## Butir Tugas 1
Tuliskan ulang tanpa perubahan satu bagian dari teks tentang hukum perjanjian, mulai dari "2. Menurut Rutten" dan berakhir pada "secara timbal balik.".
## Butir Tugas 2
Sambunglah teks tentang hukum perjanjian dengan tulisan baru yang dimulai tepat setelah kalimat terakhirnya.

## Kutipan Terpilih
────────────────────────────────────────

Liverpool Fc

Senin, 22 April 2013

Hukum Perjanjian


  •          Definisi Perjanjian

1. Menurut Kitab Undang Undang Hukum Perdata
Perjanjian menurut Pasal 1313 Kitab Undang Undang Hukum Perdata berbunyi : “Suatu Perjanjian adalah suatu perbuatan dengan mana satu orang atau lebih mengikatkan dirinya terhadap satu orang lain atau lebih”.
2. Menurut Rutten
Perjanjian adalah perbuatan hokum yang terjadi sesuai dengan formalitas-formalitas dari peraturan hokum yang ada, tergantung dari persesuaian pernyataan kehendak dua atau lebih orang-orang yang ditujukan untuk timbulnya akibat hukum demi kepentingan salah satu pihak atas beban pihak lain atau demi kepentingan dan atas beban masing-masing pihak secara timbal balik.
3. Menurut adat
Perjanjian menurut adat disini adalah perjanjian dimana pemilik rumah memberikan ijin kepada orang lain untuk mempergunakan rumahnya sebagai tempat kediaman dengan pembayaran sewa dibelakang (atau juga dapat terjadi pembayaran dimuka).
4. Menurut para ahli hukum, ketentuan pasal 1313 KUH Perdata memiliki beberapa kelemahan, antara lain: (1) tidak jelas, karena setiap perbuatan dapat disebut perjanjian, (2) tidak tampak asas konsensualisme, dan (3) bersifat dualisme. Sehingga menurut teori baru setiap pejanjian haruslah berdasarkan kata sepakat untuk menimbulkan akibat hukum.

────────────────────────────────────────

## Data yang Diberikan
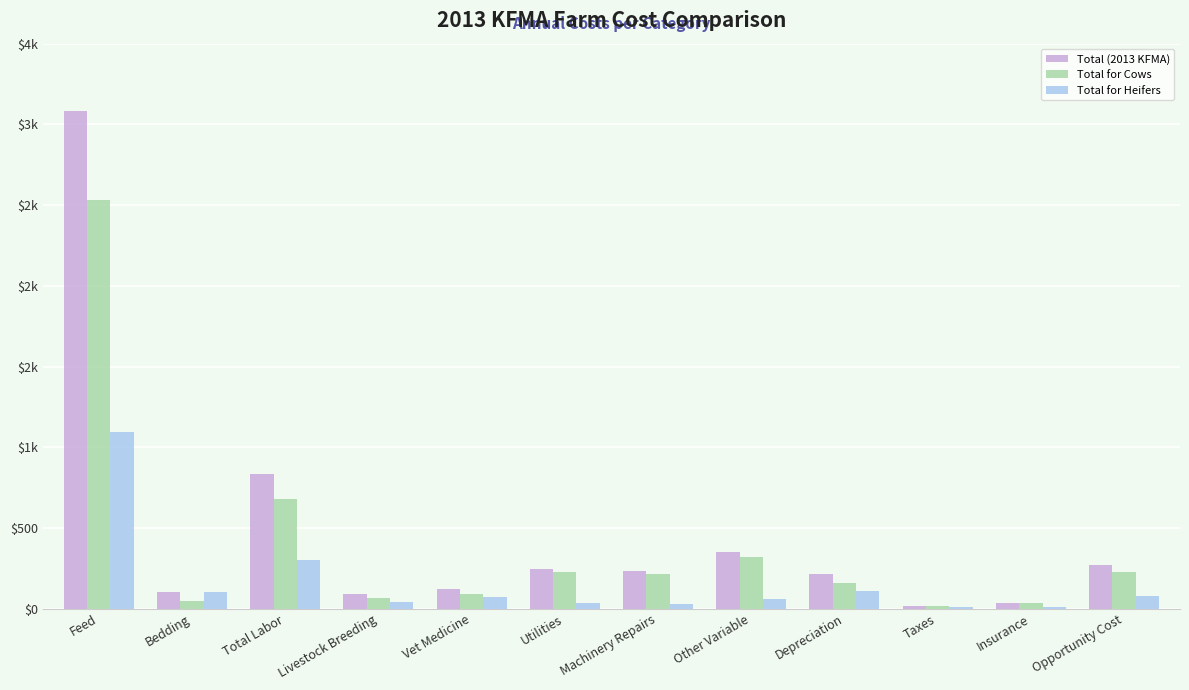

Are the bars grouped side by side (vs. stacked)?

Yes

────────────────────────────────────────

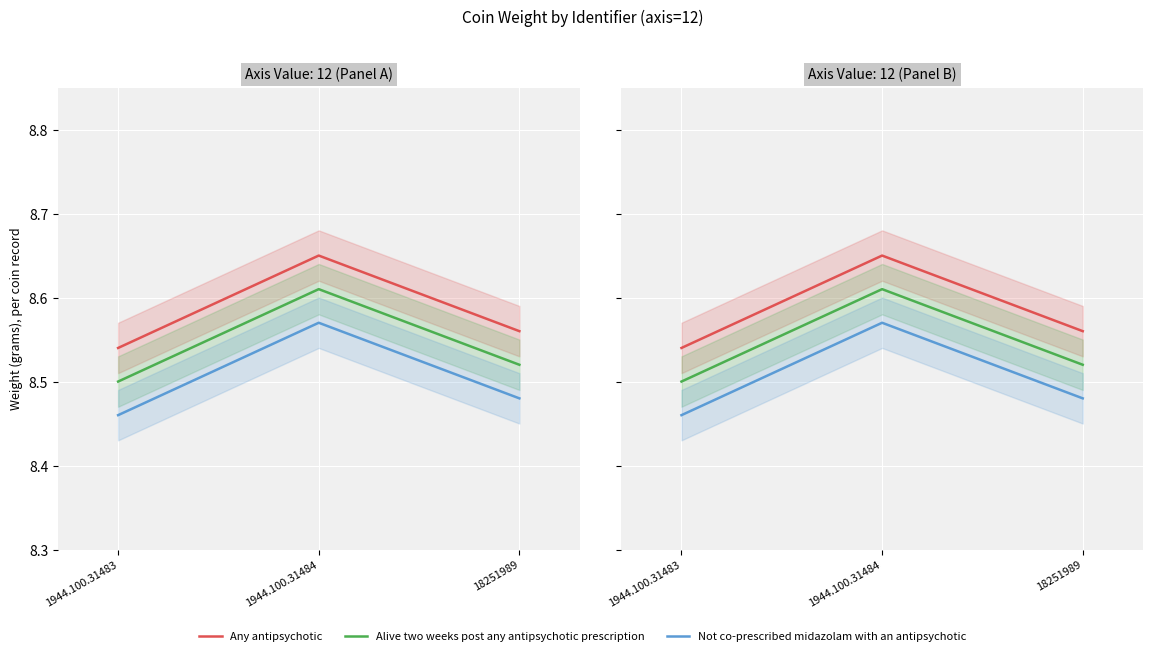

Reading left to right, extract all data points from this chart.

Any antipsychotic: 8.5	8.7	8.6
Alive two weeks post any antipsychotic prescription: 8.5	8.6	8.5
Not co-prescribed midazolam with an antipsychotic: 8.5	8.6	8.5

────────────────────────────────────────

## Jawaban Latihan 1
2. Menurut Rutten
Perjanjian adalah perbuatan hokum yang terjadi sesuai dengan formalitas-formalitas dari peraturan hokum yang ada, tergantung dari persesuaian pernyataan kehendak dua atau lebih orang-orang yang ditujukan untuk timbulnya akibat hukum demi kepentingan salah satu pihak atas beban pihak lain atau demi kepentingan dan atas beban masing-masing pihak secara timbal balik.

## Jawaban Latihan 2
5. Menurut Abdulkadir Muhammad, perjanjian adalah suatu persetujuan di mana dua orang atau lebih saling mengikat diri untuk melaksanakan suatu hal dalam lapangan harta kekayaan. Sedangkan menurut Setiawan, perjanjian adalah suatu perbuatan hukum, di mana satu orang atau lebih mengingatkan dirinya atau saling mengingatkan dirinya terhadap satu orang atau lebih.
6. Perjanjian menurut Communis Opinio Doctorum (pendapat para ahli) adalah suatu perbuatan hukum berdasarkan kata sepakat untuk menimbulkan suatu akibat hukum, Menurut Prof. Subekti, suatu perjanjian adalah suatu peristiwa ketika seseorang berjanji kepada orang lain atau antara dua orang itu saling berjanji untuk melaksanakan suatu sesuatu hal.
  •          Pengertian Hukum perjanjian

            Suatu perjanjian adalah suatu perbuatan dengan satu orang atau lebih mengikatkan dirinya terhadap satu orang lain atau lebih, dengan kata lain perjanjian merupakan perbuatan hukum untuk mendapatkan seperangkat hak dan kewajiban dengan pihak lain beserta segala konsekuensinya.
  • Unsur Perjanjian
Adapun unsur-unsur dari perjanjian adalah,
1.         Ada pihak-pihak (subyek), sedikitnya dua pihak
Pihak subyek dalam perjanjian adalah para pihak yang terikat dengan diadakannya suatu perjanjian. Subyek perjanjian dapat berupa orang atau badan hukum. Syarat menjadi subyek adalah harus mampu atau berwenang melakukan perbuatan hukum.
2.         Ada persetujuan antara pihak-pihak yang bersifat tetap.
Unsur yang penting dalam perjanjian adalah adanya persetujuan (kesepakatan) antara pihak. Sifat persetujuan dalam suatu perjanjian di sini haruslah tetap, bukan sekedar berunding. Persetujuan itu di tunjukan dengan penerimaan tanpa syarat atas suatu tawaran,
3.         Ada tujuan yang akan dicapai.
Tujuan mengadakan perjanjian terutama untuk memenuhi kebutuhan para pihak itu, kebutuhan dimana hanya dapat dipenuhi jika mengadakan perjanjian dengan pihak lain. Tujuan itu sifatnya tidak boleh bertentangan dengan ketertiban umum, kesusilaan dan tidak dilarang oleh Undang-Undang.
4.         Ada prestasi yang akan dilaksanakan.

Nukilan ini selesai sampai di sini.